GÖRÜNTÜDE hukuki, yaşandığı biçimde sosyal bir mesele olsa da, "türban meselesi" yeniden dağıtım sorununu çözememiş Türkiye açısından temelde bir ekonomik sorundur.
Taraflar gelirin yeniden dağıtımını temin edip yeni dağıtım üzerinde mutabakat sağlayana dek çatışma devam edecektir.
Bugünkü görünen alan üniversitedir.
Eğer, temeldeki çatışma sonuçlanmadan türbanlı kızlarımız üniversiteye gitme hakkı kazanırsa, bilahare "üniversitede okuyarak meslek kazanma hakkı verilmiş türbanlıların neden mesleklerini kamu görevlerinde icra edemeyecekleri" sorgulanacaktır.
Sakın yanlış anlamayın. Türban bir inanç meselesi değildir, demiyorum. Sosyal boyutunu da inkár etmiyorum. Ama ayrışım, özünde "paylaşım meselesi"dir, diyorum.
Daha önceleri de yazdığım gibi eski bir TV dizisinden hareketle sosyolojik itilmiş ile ekonomik kakılmışın aslında karı-koca olduğunu söylemeye çalışıyorum.
Çoğumuzun neredeyse unuttuğu gelir dağılımındaki muazzam bozukluk, tarafların adil bulduğu bir seviyeye erişmedikçe ben bu kavganın bitmeyeceğine inanıyorum.
Sosyal demokratların bu alanı sağdaki partilere teslim etmiş olması da Türkiye’nin en büyük garabetlerinden birisidir.
Çatışma, klasik Marksist tanımlama ile emek-sermaye çatışması da değildir, çok daha karmaşık seviyede Cumhuriyet’i bürokrasinin kurması sonucu merkez-taşra, mülkiyet sahipliği-yoksunluğu, eğitim farkı ile oluşan alt grup meslekler-üst grup meslekler, şehirleşme süreci içinde şehirli-köylü vb. olarak belirginlik kazanmıştır.
Ancak, kökü ne olursa olsun ayrışma, farklı yaşam tarzları kadar farklı yaşam mekánları olarak görüntü kazanmıştır.
Uzun yıllar İstanbul’a gelen Anadolu tüccarı, alkollü içki kullansa da, cebinde bol para olsa da Sirkeci veya Eminönü’nde akşam yemeği yemeyi tercih etmiş, modern eğlence merkezleri Beyoğlu’nu, Şişli’yi kendine ait görmemiştir.
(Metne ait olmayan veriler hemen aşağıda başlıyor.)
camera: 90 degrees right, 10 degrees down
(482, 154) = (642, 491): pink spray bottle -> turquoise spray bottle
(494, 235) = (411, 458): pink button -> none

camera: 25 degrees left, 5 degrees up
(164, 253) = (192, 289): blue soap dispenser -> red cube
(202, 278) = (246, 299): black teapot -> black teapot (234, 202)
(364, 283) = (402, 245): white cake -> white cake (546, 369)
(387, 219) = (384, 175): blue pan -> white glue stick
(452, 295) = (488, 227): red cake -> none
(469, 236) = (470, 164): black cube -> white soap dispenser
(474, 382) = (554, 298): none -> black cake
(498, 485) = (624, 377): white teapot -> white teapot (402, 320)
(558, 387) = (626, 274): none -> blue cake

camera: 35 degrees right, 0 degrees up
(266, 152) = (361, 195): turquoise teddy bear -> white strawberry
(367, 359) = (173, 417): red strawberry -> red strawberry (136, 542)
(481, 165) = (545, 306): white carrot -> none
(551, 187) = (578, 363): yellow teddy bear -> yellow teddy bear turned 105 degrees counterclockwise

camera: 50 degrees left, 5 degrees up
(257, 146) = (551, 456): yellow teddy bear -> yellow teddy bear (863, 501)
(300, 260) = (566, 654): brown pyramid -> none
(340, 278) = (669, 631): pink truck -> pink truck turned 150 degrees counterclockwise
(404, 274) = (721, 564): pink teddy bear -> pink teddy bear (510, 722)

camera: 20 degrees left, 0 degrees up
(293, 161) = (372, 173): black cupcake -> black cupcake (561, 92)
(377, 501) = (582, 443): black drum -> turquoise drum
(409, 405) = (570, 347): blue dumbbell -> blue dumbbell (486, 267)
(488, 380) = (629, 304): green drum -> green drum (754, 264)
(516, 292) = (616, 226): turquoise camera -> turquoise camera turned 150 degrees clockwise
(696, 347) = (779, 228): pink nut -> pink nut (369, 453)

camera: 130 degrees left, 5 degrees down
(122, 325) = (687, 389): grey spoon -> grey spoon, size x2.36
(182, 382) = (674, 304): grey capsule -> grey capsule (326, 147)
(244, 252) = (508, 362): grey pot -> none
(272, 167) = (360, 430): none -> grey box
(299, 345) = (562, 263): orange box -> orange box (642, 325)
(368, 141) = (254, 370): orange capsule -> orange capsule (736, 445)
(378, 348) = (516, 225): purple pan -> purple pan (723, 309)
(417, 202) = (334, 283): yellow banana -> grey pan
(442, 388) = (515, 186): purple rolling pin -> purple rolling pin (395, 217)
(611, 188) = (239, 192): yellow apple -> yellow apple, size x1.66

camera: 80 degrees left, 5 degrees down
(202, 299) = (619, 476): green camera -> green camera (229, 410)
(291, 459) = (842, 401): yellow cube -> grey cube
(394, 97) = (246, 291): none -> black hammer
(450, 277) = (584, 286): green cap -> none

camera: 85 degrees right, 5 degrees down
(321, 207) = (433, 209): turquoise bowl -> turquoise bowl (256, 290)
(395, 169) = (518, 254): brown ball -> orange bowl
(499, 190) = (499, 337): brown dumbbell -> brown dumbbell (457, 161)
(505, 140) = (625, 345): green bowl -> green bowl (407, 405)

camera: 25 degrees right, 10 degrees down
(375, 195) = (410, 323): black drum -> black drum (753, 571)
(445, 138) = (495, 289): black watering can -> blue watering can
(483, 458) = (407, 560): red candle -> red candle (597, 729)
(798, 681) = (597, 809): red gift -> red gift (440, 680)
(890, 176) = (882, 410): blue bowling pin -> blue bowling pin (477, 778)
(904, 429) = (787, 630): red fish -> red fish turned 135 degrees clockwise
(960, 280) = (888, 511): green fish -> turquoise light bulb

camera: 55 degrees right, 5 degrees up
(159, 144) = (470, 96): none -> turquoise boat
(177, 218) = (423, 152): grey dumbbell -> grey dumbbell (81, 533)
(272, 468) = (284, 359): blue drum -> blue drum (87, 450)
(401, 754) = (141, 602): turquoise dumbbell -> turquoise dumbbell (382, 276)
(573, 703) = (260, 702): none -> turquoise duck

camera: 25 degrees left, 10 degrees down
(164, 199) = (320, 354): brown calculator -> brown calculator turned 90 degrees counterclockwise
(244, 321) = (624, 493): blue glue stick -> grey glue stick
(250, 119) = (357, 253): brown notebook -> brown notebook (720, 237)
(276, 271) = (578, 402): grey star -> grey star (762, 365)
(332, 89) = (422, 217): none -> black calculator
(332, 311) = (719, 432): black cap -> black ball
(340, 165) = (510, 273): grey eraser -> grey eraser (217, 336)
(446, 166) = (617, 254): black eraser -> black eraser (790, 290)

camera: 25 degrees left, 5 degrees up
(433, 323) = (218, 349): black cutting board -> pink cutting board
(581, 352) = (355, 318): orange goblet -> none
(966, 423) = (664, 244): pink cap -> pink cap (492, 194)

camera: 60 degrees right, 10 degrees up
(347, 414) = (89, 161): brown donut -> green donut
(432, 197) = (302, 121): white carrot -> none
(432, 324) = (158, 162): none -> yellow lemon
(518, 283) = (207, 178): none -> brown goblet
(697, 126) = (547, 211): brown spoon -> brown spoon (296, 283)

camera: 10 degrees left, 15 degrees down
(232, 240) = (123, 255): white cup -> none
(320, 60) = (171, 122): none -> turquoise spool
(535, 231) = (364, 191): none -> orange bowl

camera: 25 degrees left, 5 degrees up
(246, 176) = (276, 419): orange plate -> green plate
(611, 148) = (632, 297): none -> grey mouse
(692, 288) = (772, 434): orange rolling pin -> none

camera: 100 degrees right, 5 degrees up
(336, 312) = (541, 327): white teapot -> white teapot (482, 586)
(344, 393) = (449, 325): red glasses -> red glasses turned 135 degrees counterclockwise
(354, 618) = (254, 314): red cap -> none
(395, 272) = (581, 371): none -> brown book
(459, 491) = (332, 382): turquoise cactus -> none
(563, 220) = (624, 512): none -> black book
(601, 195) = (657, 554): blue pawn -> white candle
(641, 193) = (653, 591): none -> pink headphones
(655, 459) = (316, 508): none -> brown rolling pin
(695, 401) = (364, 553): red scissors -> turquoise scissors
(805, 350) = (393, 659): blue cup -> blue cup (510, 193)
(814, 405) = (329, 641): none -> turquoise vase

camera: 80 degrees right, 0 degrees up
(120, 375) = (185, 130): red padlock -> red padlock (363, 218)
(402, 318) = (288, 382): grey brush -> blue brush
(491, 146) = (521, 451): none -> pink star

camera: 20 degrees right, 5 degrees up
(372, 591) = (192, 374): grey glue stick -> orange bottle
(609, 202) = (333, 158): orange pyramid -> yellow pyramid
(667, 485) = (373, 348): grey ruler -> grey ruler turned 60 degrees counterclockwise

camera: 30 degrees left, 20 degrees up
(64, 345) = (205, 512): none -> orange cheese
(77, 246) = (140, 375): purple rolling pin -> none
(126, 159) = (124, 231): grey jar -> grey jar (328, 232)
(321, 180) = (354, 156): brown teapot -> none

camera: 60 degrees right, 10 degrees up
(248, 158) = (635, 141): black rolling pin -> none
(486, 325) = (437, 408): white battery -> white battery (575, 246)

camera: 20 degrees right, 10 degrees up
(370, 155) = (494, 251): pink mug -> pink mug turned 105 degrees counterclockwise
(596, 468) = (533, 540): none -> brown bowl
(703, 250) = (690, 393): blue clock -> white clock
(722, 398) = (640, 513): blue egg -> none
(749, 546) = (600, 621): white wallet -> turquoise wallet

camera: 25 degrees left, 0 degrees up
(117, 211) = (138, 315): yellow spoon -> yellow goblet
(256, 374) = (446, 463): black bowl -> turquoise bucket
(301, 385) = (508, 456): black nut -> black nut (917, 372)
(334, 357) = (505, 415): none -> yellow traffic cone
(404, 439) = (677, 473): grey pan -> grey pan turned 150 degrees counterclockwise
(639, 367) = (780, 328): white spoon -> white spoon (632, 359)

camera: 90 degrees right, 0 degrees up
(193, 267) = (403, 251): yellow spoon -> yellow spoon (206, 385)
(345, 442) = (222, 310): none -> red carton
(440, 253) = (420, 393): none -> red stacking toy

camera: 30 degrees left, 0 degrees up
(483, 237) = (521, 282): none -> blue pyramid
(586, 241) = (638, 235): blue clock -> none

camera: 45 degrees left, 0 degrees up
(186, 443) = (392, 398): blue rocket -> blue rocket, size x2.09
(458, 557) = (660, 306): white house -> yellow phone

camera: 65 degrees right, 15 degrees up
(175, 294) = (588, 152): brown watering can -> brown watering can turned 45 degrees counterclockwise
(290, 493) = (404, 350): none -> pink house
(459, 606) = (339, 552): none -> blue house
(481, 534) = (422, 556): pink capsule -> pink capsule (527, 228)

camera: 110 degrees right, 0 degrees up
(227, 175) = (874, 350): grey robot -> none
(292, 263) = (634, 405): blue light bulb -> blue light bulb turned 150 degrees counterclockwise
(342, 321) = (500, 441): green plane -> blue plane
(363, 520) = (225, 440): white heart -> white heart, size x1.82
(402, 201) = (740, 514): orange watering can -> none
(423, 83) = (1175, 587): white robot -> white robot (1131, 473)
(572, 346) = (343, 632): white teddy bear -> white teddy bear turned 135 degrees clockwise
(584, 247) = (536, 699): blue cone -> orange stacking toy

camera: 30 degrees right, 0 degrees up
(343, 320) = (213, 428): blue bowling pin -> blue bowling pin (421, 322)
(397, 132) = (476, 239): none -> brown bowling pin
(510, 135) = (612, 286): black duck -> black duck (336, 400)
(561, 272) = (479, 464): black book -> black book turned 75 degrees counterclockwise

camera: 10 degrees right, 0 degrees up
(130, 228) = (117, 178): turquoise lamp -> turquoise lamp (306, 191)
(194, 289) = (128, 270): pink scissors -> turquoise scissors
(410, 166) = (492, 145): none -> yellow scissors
Cumhuriyet’in elitleri yaşam tarzlarını Batı’ya çevirince, yeni yaşamda kendilerine yer ayrılmayanlar da kendilerine ait olan muhafazakárlığa sığınmışlardır.
Katiyen herkes için değil ama itilmiş ile kakılmış için İslam sadece bir inanç sistemi değil, aynı zamanda yaşam tarzı ve son kertede siyasal ideoloji olarak kabul görmüştür.
* * *
Dünden devam edelim. Rahmetli Turgut Özal da muhafazakárlığa oynayan bir siyasi liderdi. Ancak, Özal’ın muhafazakárlığını yumuşak muhafazakárlık olarak tarif etmemin nedeni, onun itilmiş-kakılmış muhafazakára verdiği mesajın iktidarı paylaşma mesajı olmasıdır. Recep Tayyip Erdoğan ise sert muhafazakárlığı tercih ediyor, zira onun vermeye çalıştığı mesaj iktidarı devralma mesajıdır.
Yine yanlış anlaşılmasın, rejimi değiştirecek demiyorum.
Onun hedefi, yıllarca kendilerinden esirgenmiş olan bürokrat egemenliğini kendi tabanına teslim etmektir.Açıkçası, kadrolaşmaktır!
İkinci hedef ise sosyal alanı genişletmektir.
Bu iki alanda emin adımlarla ilerlemesi ise iktidarı kaybedeceğinifark eden kesimde haklı bir tedirginlik yaratmaktadır.
* * *
Benim korkum, Türkiye’nin şeriat rejimine yönelmesi değil, Türkiye’nin iktidarın paylaşıldığı ortak alanda buluşmayı hedeflemek yerine ayrışmanın tersyüz edilmesidir.
Ben taşranın merkeze taşınırken, bu sefer de merkezin taşraya taşınma ihtimalinden ürküyorum.
* * *
Yeniden paylaşma sürecini tamamlamadan Türkiye’nin baş ağrıları bitmeyecek!